Taiwan’s ‘Victory for the Community of Democracies’

By Jimmy Quinn

Saturday, January 13, 2024

 

Speaking in Taiwan before he was officially declared the country’s president-elect, William Lai addressed the broader stakes at play in today’s election. Per The Guardian, which had correspondents on the ground in Taipei, he called his victory a “victory for the community of democracies . . . Taiwanese people have the right to choose their own president.”

 

That’s uncontestably true. Lai outperformed polling in the weeks and months ahead of today’s contest, but he still only earned a plurality of the vote (a bit over 40 percent). His party, the Democratic Progressive Party, also lost ground in the Legislative Yuan, Taiwan legislature, losing control there. It’s hardly a crushing mandate, and there will still be difficulties ahead. But the idea that Taiwan’s DPP has won election for the third time since 2016, and a mere 28 years after its first presidential election, which itself followed the end of Chiang Kai-shek’s dictatorship, is remarkable. Consider that this contest happened at all, proceeded smoothly, with the graceful concessions of Lai’s opponents from the Kuomintang and Taiwan People’s Party candidates, and defied the will of the totalitarian giant on Taiwan’s doorstep. There was really no doubt about it before, but the election today is a reminder: Taiwan is a thriving and vibrant democratic society.

 

Many conservatives have grown weary of a rhetorical approach to foreign policy that emphasizes democracy promotion first, and all other considerations, say, like U.S. national security, second.
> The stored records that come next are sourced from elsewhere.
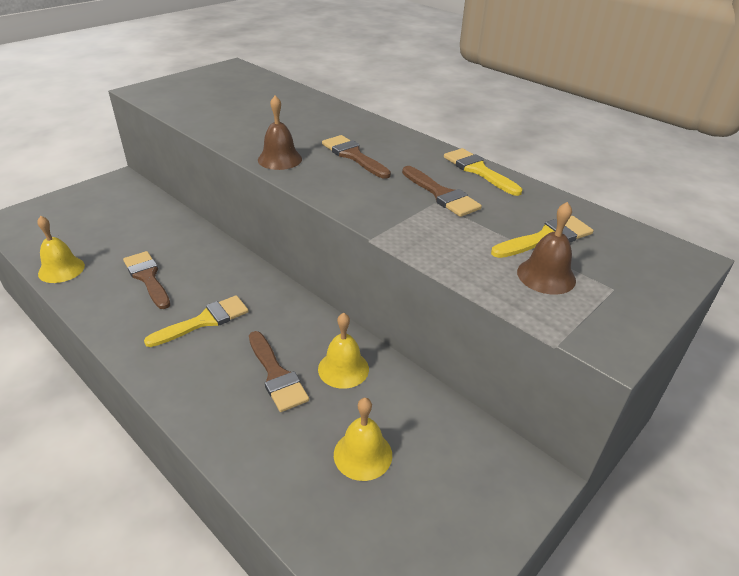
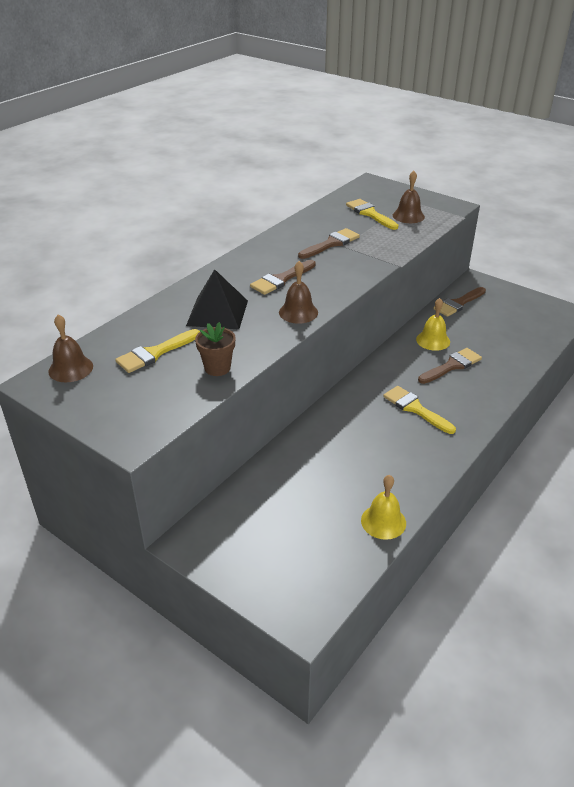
camera: 95 degrees left, 0 degrees up
(147, 277) = (374, 456): brown brush -> brown brush (458, 303)
(207, 118) = (217, 368): none -> brown flower pot
(242, 74) = (70, 368): none -> brown bell
(297, 122) = (217, 312): none -> black pyramid
(363, 454) = (492, 329): yellow bell -> none
(478, 170) = (290, 231): yellow brush -> yellow brush (155, 353)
There’s a reasonable debate to be had about that. But it shouldn’t stop anyone from celebrating the fact that this former dictatorship has conducted another successful presidential election. It’s a commendable feat in its own right and a repudiation of Beijing’s many attempts to defy the will of the Taiwanese people. As many others have observed, the very existence of Taiwanese democracy exists as a threat to the Chinese Communist Party’s own legitimacy. It shows that the Party’s claim that modern democracy is only a Western innovation specific only to certain cultures is false.

 

Earlier this month, Lai’s team put out a television ad that instantly became an iconic moment in Taiwanese political history. The video, called “On the Way,” showed the current DPP incumbent, Tsai Ing-wen at the wheel of a car, with Lai, her vice president, in the passenger seat. They drove along the Taiwanese coastline, carrying on a conversation reflecting on their time leading the country. Then, they come to a stop. Lai’s running mate, Bi-khim Hsiao, the former ambassador to the U.S., is waiting. Tsai gets out, Lai moves to the driver’s seat, and Hsiao rides shotgun. “Without peace and democracy, Taiwan will not be the same,” Lai tells her. “This is the result of the past efforts of many people. I cherish everything about Taiwan. I will defend it with my life.”

 

I think that Miles Yu, the historian and former government official, put it best today on Twitter. His post shows what the DPP ad would look like if the Chinese Communist Party were to create its own such commercial: Xi at the wheel, in the passenger seat, and in the backseat.



Like remarking on the existence of Taiwan’s thriving democracy, to point out that Xi has absolute control in China is to make an obvious observation. But it’s an important contrast, and one that needs to be made many times over.